▶ **Your instructions**
Below are the records; copy each line in which "none" can be found.

▶ **Dataset excerpts**

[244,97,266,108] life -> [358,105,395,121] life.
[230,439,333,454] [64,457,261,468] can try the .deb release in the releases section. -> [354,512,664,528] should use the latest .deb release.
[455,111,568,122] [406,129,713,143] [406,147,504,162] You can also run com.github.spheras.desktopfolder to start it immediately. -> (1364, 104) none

...

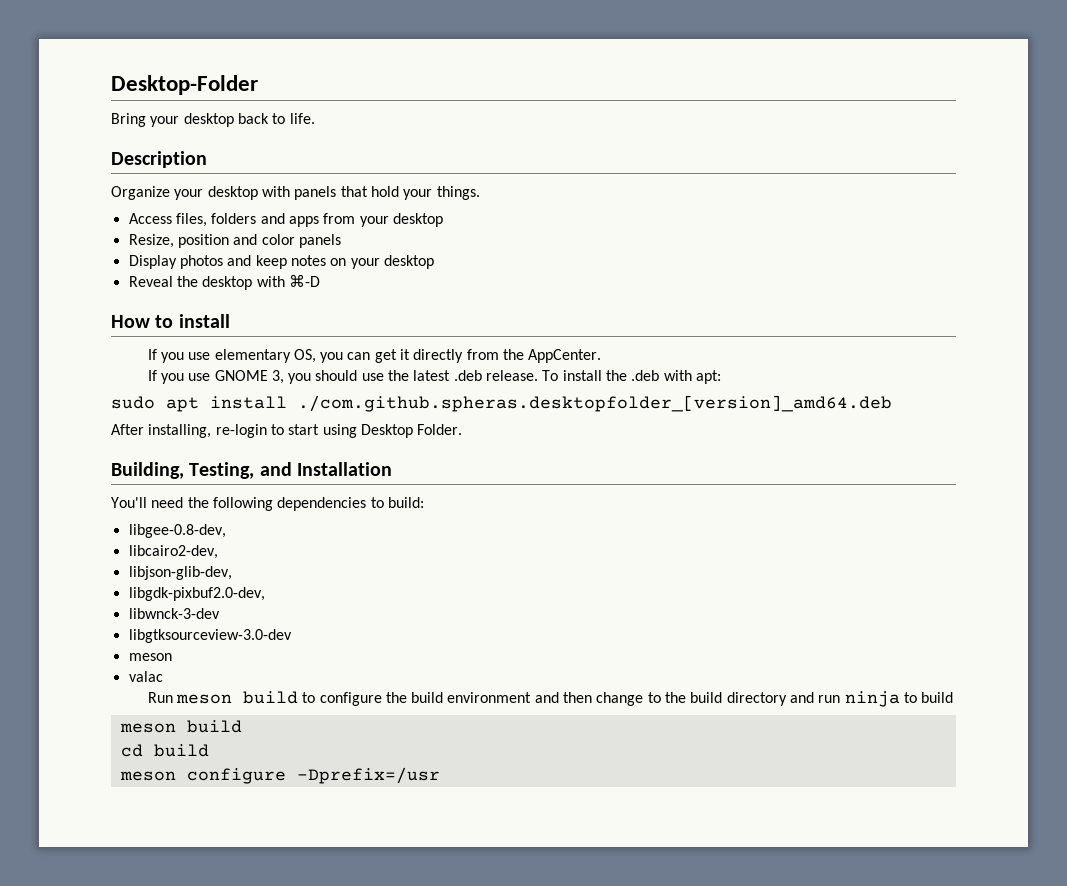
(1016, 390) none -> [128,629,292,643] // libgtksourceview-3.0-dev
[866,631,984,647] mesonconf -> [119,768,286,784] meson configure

▶ **Problem solution**
[455,111,568,122] [406,129,713,143] [406,147,504,162] You can also run com.github.spheras.desktopfolder to start it immediately. -> (1364, 104) none
(1016, 390) none -> [128,629,292,643] // libgtksourceview-3.0-dev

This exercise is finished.